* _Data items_
= Beginning of Section =
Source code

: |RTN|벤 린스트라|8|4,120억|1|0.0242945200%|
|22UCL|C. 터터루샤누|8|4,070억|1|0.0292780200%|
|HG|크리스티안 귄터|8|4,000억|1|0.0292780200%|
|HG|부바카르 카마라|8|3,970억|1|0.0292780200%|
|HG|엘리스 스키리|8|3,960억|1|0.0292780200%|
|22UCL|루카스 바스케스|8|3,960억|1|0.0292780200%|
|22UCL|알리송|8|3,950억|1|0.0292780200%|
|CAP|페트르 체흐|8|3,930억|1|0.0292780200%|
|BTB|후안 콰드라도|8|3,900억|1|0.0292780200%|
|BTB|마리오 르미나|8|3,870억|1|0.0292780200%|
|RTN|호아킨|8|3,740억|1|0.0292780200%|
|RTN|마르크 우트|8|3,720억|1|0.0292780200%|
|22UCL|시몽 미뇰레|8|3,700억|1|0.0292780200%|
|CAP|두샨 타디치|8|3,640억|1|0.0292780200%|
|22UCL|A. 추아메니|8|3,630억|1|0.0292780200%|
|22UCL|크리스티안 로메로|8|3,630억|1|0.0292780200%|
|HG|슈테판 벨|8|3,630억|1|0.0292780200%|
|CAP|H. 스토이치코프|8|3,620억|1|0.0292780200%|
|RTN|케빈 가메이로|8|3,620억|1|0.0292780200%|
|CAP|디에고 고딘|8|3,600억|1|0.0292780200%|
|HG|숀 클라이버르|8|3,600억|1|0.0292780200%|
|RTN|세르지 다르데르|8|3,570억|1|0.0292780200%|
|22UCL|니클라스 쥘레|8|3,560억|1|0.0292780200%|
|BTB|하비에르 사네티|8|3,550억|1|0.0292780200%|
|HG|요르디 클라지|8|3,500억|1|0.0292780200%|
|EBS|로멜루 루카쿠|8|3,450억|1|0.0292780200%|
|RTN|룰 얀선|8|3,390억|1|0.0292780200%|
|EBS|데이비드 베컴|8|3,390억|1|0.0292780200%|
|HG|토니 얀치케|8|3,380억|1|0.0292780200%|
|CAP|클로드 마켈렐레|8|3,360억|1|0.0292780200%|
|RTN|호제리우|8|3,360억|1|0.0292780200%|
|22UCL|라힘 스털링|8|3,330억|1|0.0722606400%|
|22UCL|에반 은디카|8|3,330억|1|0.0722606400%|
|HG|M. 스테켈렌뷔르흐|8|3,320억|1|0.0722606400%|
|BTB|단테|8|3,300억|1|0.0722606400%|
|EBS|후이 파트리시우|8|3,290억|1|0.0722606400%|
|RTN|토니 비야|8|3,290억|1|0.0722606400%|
= End of Section =
* _WHAT IS REQUIRED_
Reproduce the source text of every row above, character for character, with each line kept as it appears.

* _SOLVED EXERCISE_
Source code

: |RTN|벤 린스트라|8|4,120억|1|0.0242945200%|
|22UCL|C. 터터루샤누|8|4,070억|1|0.0292780200%|
|HG|크리스티안 귄터|8|4,000억|1|0.0292780200%|
|HG|부바카르 카마라|8|3,970억|1|0.0292780200%|
|HG|엘리스 스키리|8|3,960억|1|0.0292780200%|
|22UCL|루카스 바스케스|8|3,960억|1|0.0292780200%|
|22UCL|알리송|8|3,950억|1|0.0292780200%|
|CAP|페트르 체흐|8|3,930억|1|0.0292780200%|
|BTB|후안 콰드라도|8|3,900억|1|0.0292780200%|
|BTB|마리오 르미나|8|3,870억|1|0.0292780200%|
|RTN|호아킨|8|3,740억|1|0.0292780200%|
|RTN|마르크 우트|8|3,720억|1|0.0292780200%|
|22UCL|시몽 미뇰레|8|3,700억|1|0.0292780200%|
|CAP|두샨 타디치|8|3,640억|1|0.0292780200%|
|22UCL|A. 추아메니|8|3,630억|1|0.0292780200%|
|22UCL|크리스티안 로메로|8|3,630억|1|0.0292780200%|
|HG|슈테판 벨|8|3,630억|1|0.0292780200%|
|CAP|H. 스토이치코프|8|3,620억|1|0.0292780200%|
|RTN|케빈 가메이로|8|3,620억|1|0.0292780200%|
|CAP|디에고 고딘|8|3,600억|1|0.0292780200%|
|HG|숀 클라이버르|8|3,600억|1|0.0292780200%|
|RTN|세르지 다르데르|8|3,570억|1|0.0292780200%|
|22UCL|니클라스 쥘레|8|3,560억|1|0.0292780200%|
|BTB|하비에르 사네티|8|3,550억|1|0.0292780200%|
|HG|요르디 클라지|8|3,500억|1|0.0292780200%|
|EBS|로멜루 루카쿠|8|3,450억|1|0.0292780200%|
|RTN|룰 얀선|8|3,390억|1|0.0292780200%|
|EBS|데이비드 베컴|8|3,390억|1|0.0292780200%|
|HG|토니 얀치케|8|3,380억|1|0.0292780200%|
|CAP|클로드 마켈렐레|8|3,360억|1|0.0292780200%|
|RTN|호제리우|8|3,360억|1|0.0292780200%|
|22UCL|라힘 스털링|8|3,330억|1|0.0722606400%|
|22UCL|에반 은디카|8|3,330억|1|0.0722606400%|
|HG|M. 스테켈렌뷔르흐|8|3,320억|1|0.0722606400%|
|BTB|단테|8|3,300억|1|0.0722606400%|
|EBS|후이 파트리시우|8|3,290억|1|0.0722606400%|
|RTN|토니 비야|8|3,290억|1|0.0722606400%|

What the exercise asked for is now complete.